↓↓↓
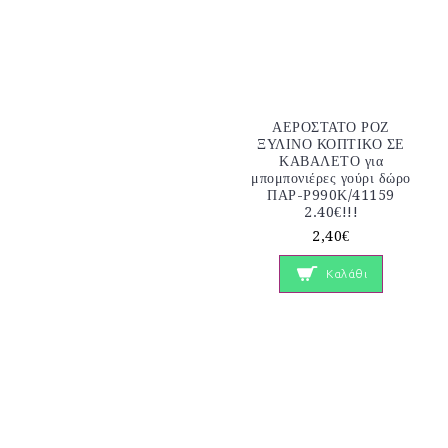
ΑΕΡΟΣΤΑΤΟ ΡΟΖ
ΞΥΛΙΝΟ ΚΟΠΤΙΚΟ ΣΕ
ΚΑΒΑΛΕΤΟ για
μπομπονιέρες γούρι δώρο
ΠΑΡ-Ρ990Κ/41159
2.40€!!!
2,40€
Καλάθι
↑↑↑
↓↓↓
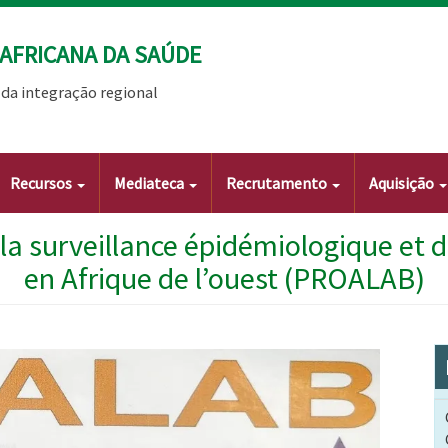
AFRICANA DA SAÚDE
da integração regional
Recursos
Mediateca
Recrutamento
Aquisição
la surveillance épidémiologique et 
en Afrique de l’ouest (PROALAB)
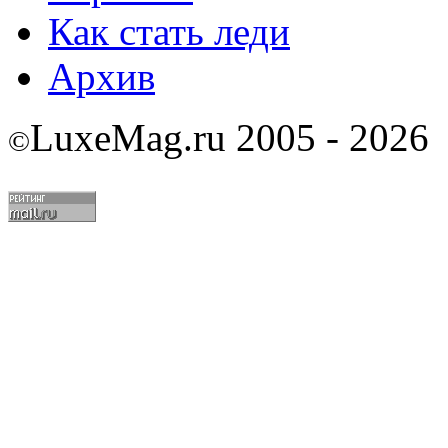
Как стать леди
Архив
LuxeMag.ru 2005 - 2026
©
↑↑↑
### Problem to solve:
Count the lines in the data above that contain the string "surveillance", treating uppercase and lowercase letters as distinct. Give only the number.

### Response:
1